Improving Health Through Medical Physics

AAPM Newsletter * Volume 42 No.2 * March|April 2017


Picture of Bruce Thomadsen
Physics Summit on Imaging Physics

The situation with imaging physicists is becoming critical. Or maybe not. We wish we knew. There are indications that there may not be enough imaging medical physicists coming into the workforce. Some hospitals and consulting groups cannot find board certified imaging physicists to fill positions. To assess the situation, AAPM President Melissa Martin convened a Physics Summit, with representatives of the American Board of Radiology, the American Board of Medical Physics, the Commission on the Accreditation of Medical Physics Education Programs (CAMPEP), the American College of Radiology, and the Society of Directors of Academic Medical Physics Programs. For AAPM, in addition to the members of the Executive Committee, Jim Dobbins of the Education Council and Joann Prisciandaro, Chair of the Education and Training of Medical Physicists Committee (ETC) participated.

An important part of this situation plays out through the tandem limits to entry: the requirement by the ABR that candidates complete a residency and the limited number of imaging residencies available. Currently, there are 15 CAMPEP accredited imaging residencies and seven more in the process of applying for accreditation. The existing programs graduate about 20 residents per year, and it looks as if those programs in the application process should produce approximately another 10. So, how does that match the need? Aside from the anecdotal comments about the difficulty in finding imaging physicists, we have no real data on the issue. To address the question, the ETC will study the supply and projected need for imaging physicists and CAMPEP will have graduate programs and residencies provide more data on what graduates do after leaving the programs. Funding for the existing imaging residencies remains precarious, sometimes depending on grants.

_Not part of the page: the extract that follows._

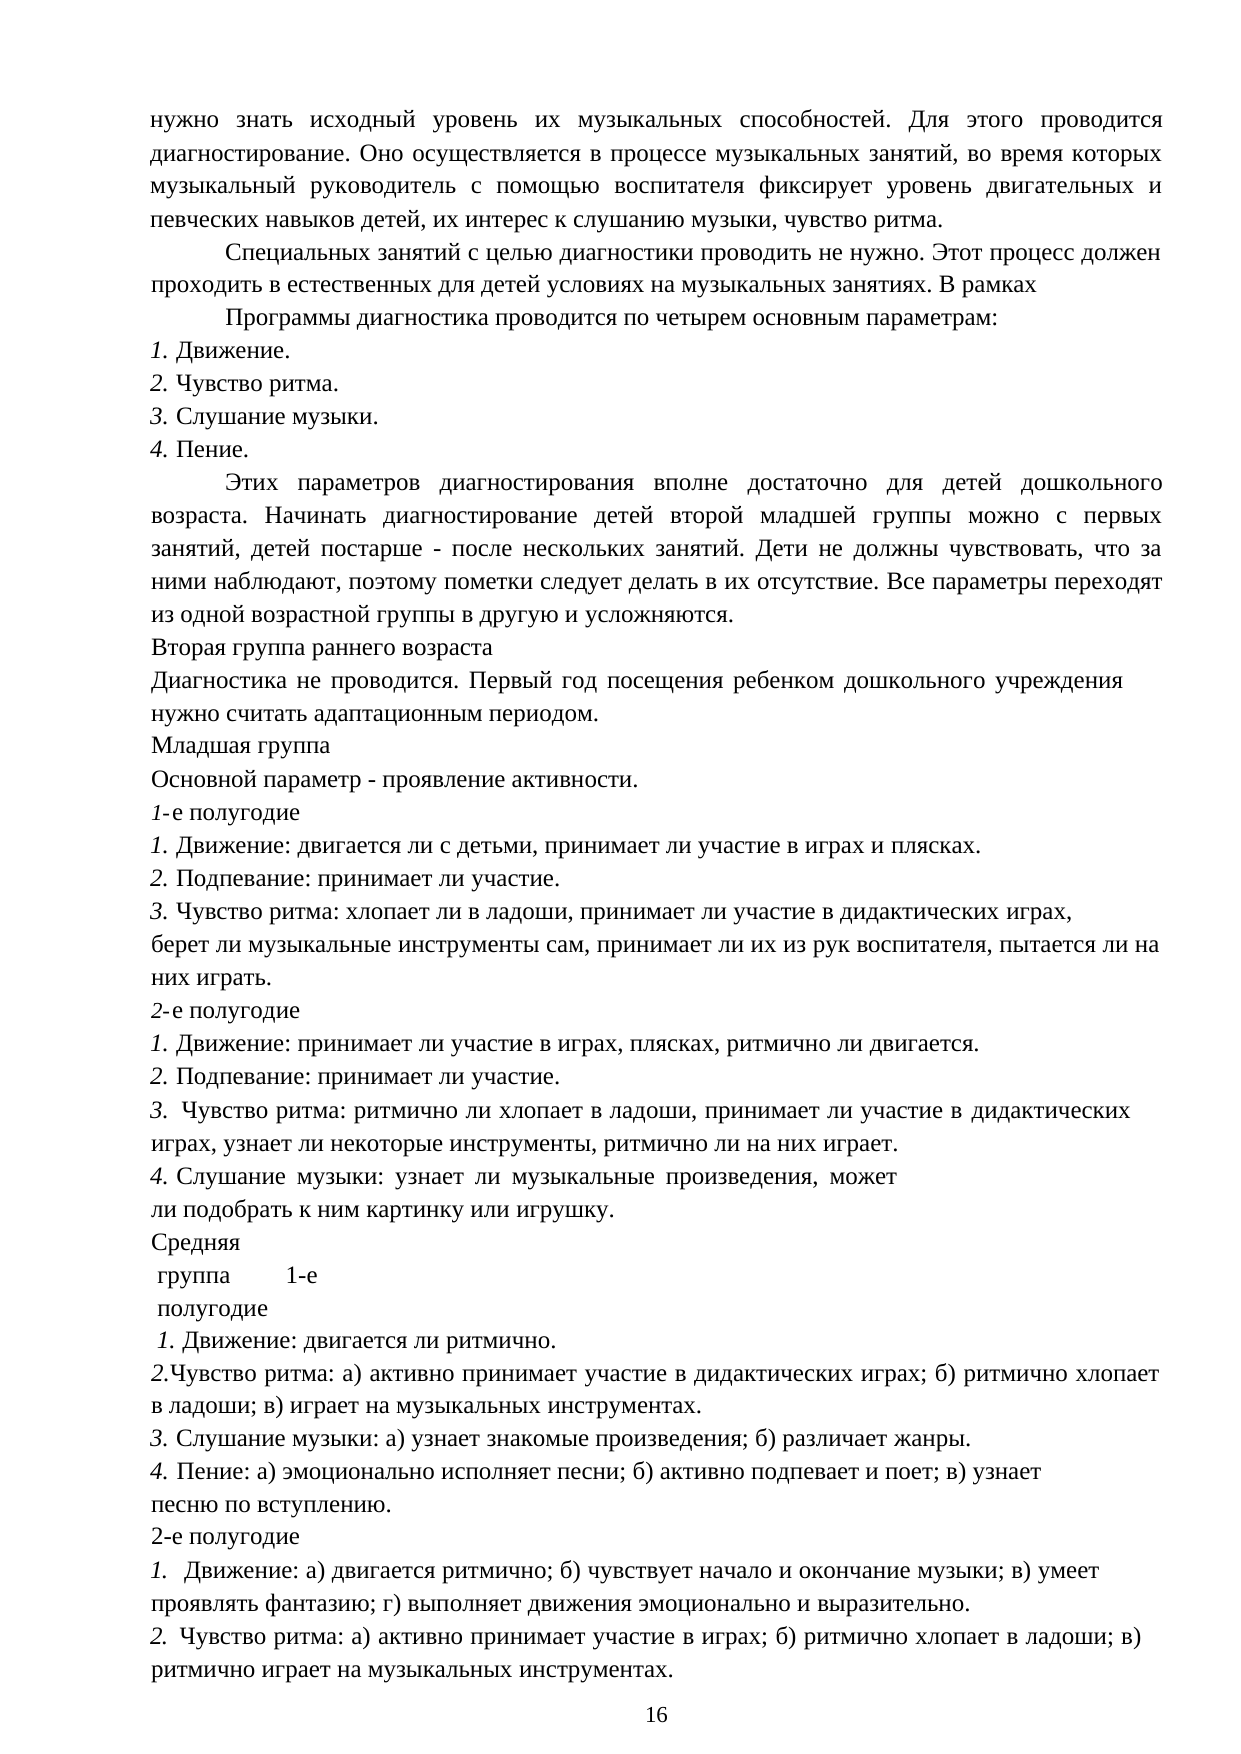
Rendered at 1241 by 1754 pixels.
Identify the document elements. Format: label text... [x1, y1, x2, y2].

Regardless of the uncertainty on the supply and demand sides of the equation for imaging physicists, the future of imaging physics is very much more uncertain than the issues discussed at the summit. Many states do require, through regulation, the quality testing of x-ray equipment by qualified medical physicists and federal regulations require medical physics evaluations for mammography units. Aside from such requirements, for those modalities that ACR accredits, qualified medical physicists are responsible for commissioning the equipment and establishing the quality program and reviewing the results. The frequency of review may only be annually, which coincides with most state required QA. Other than this testing and review, further interactions between the medical physicist and the facility depends on the largess of its director since there is no identifiable revenue stream for imaging physics as there is for therapy. And this is a big loss for the facility, the patients, and the medical physicist.

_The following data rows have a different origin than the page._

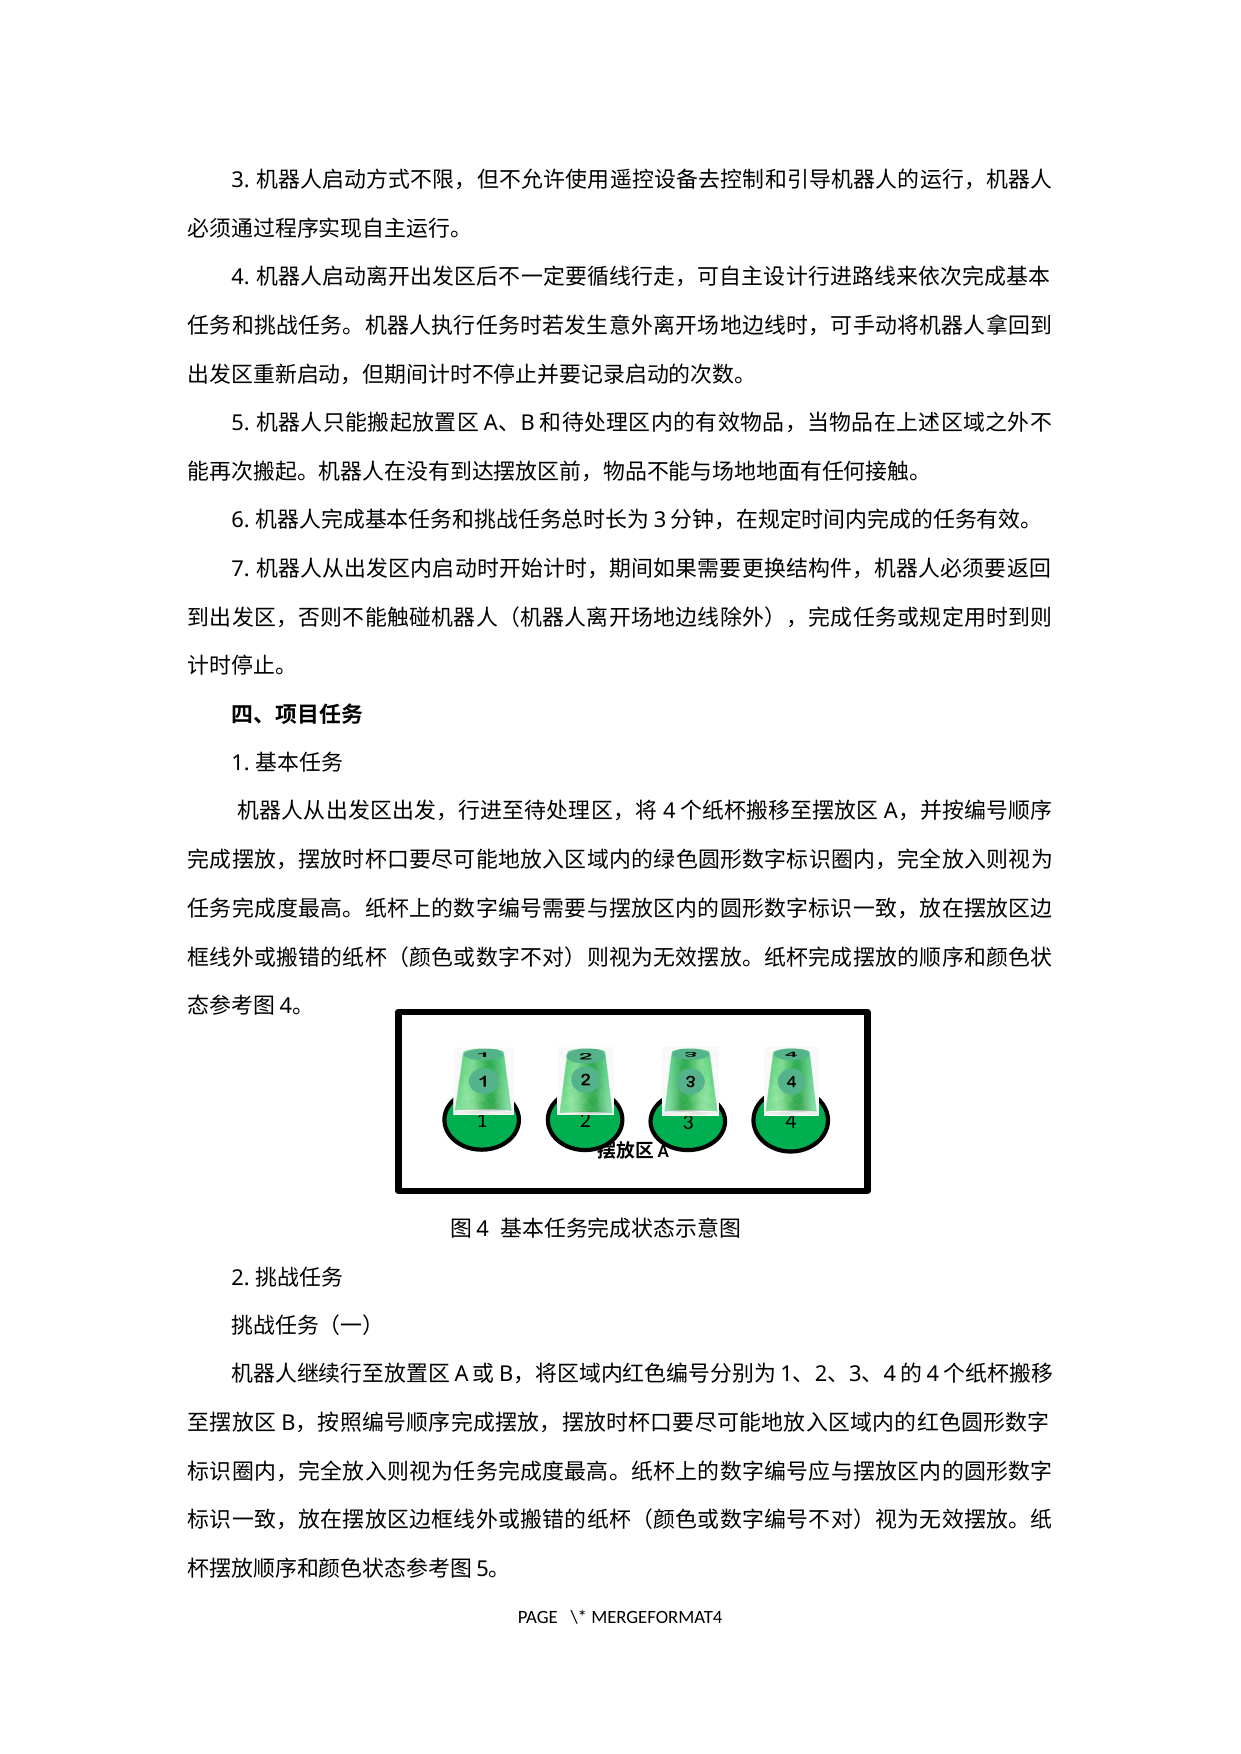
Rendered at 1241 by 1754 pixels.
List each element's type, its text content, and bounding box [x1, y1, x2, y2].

text 四、项目任务 [187, 696, 1053, 729]
text 7. 机器人从出发区内启动时开始计时，期间如果需要更换结构件，机器人必须要返回到出发区，否则不能触碰机器人（机器人离开场地边线除外），完成任务或规定用时到则计时停止。 [187, 550, 1053, 680]
text 机器人继续行至放置区A或B，将区域内红色编号分别为1、2、3、4的4个纸杯搬移至摆放区B，按照编号顺序完成摆放，摆放时杯口要尽可能地放入区域内的红色圆形数字标识圈内，完全放入则视为任务完成度最高。纸杯上的数字编号应与摆放区内的圆形数字标识一致，放在摆放区边框线外或搬错的纸杯（颜色或数字编号不对）视为无效摆放。纸杯摆放顺序和颜色状态参考图5。 [187, 1356, 1053, 1583]
picture [764, 1047, 819, 1116]
text 机器人从出发区出发，行进至待处理区，将4个纸杯搬移至摆放区A，并按编号顺序完成摆放，摆放时杯口要尽可能地放入区域内的绿色圆形数字标识圈内，完全放入则视为任务完成度最高。纸杯上的数字编号需要与摆放区内的圆形数字标识一致，放在摆放区边框线外或搬错的纸杯（颜色或数字不对）则视为无效摆放。纸杯完成摆放的顺序和颜色状态参考图4。 [187, 793, 1053, 1020]
text 4. 机器人启动离开出发区后不一定要循线行走，可自主设计行进路线来依次完成基本任务和挑战任务。机器人执行任务时若发生意外离开场地边线时，可手动将机器人拿回到出发区重新启动，但期间计时不停止并要记录启动的次数。 [187, 259, 1053, 389]
picture [662, 1047, 719, 1116]
text 图4 基本任务完成状态示意图 [187, 1211, 1053, 1243]
text 5. 机器人只能搬起放置区A、B和待处理区内的有效物品，当物品在上述区域之外不能再次搬起。机器人在没有到达摆放区前，物品不能与场地地面有任何接触。 [187, 405, 1053, 486]
text 6. 机器人完成基本任务和挑战任务总时长为3分钟，在规定时间内完成的任务有效。 [187, 502, 1053, 534]
text 1. 基本任务 [187, 744, 1053, 777]
text 2. 挑战任务 [187, 1259, 1053, 1292]
text 挑战任务（一） [187, 1307, 1053, 1340]
picture [557, 1044, 614, 1115]
picture [454, 1048, 514, 1115]
text 3. 机器人启动方式不限，但不允许使用遥控设备去控制和引导机器人的运行，机器人必须通过程序实现自主运行。 [187, 162, 1053, 243]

Participants in the 2017 Physics Summit on Imaging Medical Physics Image Participants in the 2017 Physics Summit on Imaging Medical Physics

Another indication of the invisibility of imaging physics comes, for example, with the ACGME Program Requirements for Graduate Medical Education, for example, in Interventional Radiology. Those requirements include that residents must learn diagnostic physics, but there is no requirement that a medical physicist teach the course. The requirements dictate that the program takes place in a large institution to allow for a good number and distribution of cases and to provide meaningful interactions between the residents and other relevant persons, and specifies that the program must have a qualified interventional radiology technologist and a nurse qualified to administer moderate sedation. A medical physicist is not mentioned. The writers of the standard apparently have no understanding or appreciation of the valuable contributions medical physicists make in imaging other than the annual performance checks on the equipment.

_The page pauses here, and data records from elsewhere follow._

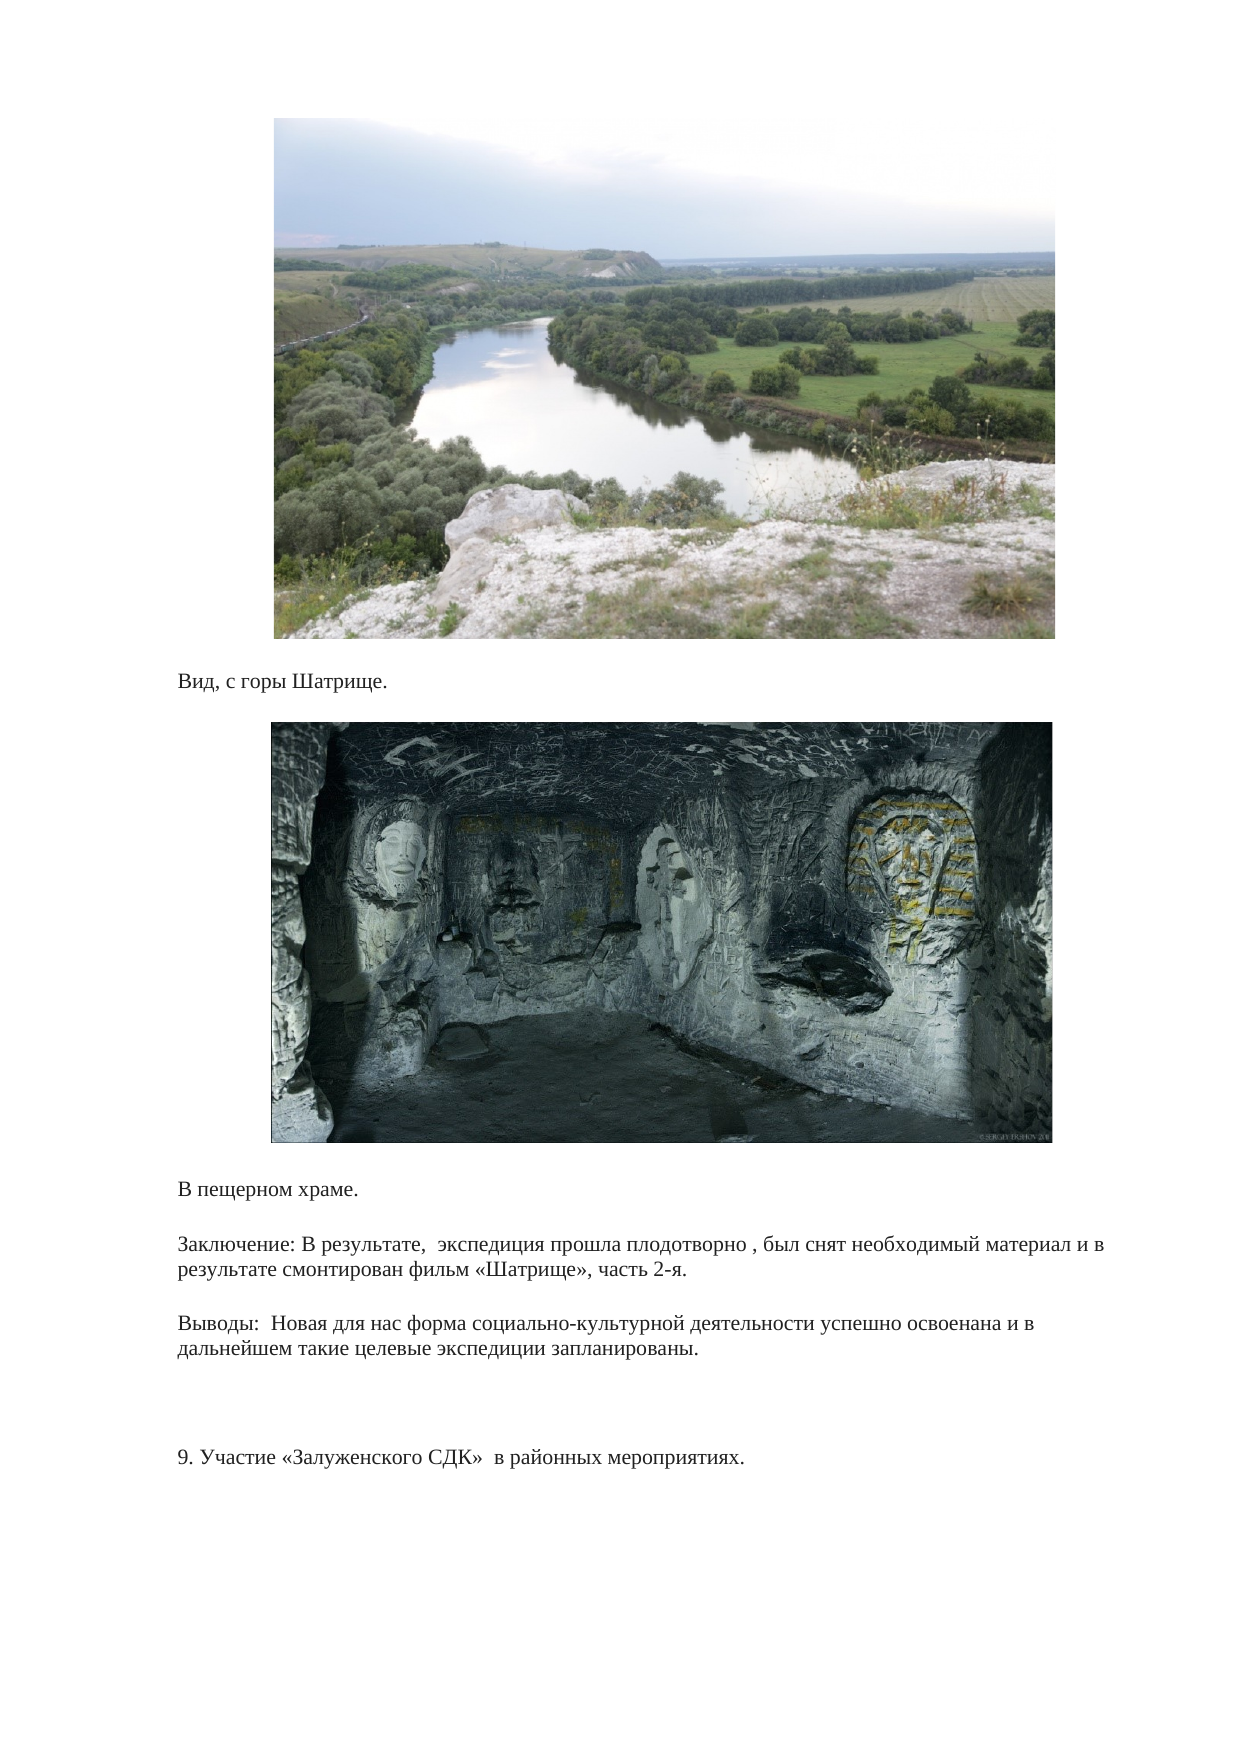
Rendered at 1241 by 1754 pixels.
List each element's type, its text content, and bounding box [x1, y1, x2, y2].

picture [273, 118, 1055, 639]
text Заключение: В результате, экспедиция прошла плодотворно , был снят необходимый материал и в результате смонтирован фильм «Шатрище», часть 2-я. [177, 1231, 1152, 1281]
text Вид, с горы Шатрище. [177, 668, 1152, 693]
text В пещерном храме. [177, 1176, 1152, 1201]
picture [271, 722, 1053, 1143]
text Выводы: Новая для нас форма социально-культурной деятельности успешно освоенана и в дальнейшем такие целевые экспедиции запланированы. [177, 1310, 1152, 1361]
text 9. Участие «Залуженского СДК» в районных мероприятиях. [177, 1444, 1152, 1469]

Imaging physicists played a more direct role in patient care and improving quality in individual departments in days gone by. Funding for an expanded role of the medical physicists in diagnostic and nuclear medicine facilities will only come if accreditation and education standards call for it. If that were to become the standard, programs to educate and train imaging physicists would have to grow to supply the need. AAPM needs to publicize the role of imaging physicists so both graduate students and the radiological community appreciate the value. Our voice alone will not lead to necessary changes. Medical physics has strong allies in the Radiological Society of North America and the American College of Radiology and we need (there was a word missing here. is “need” the right word?) to work with them to affect change.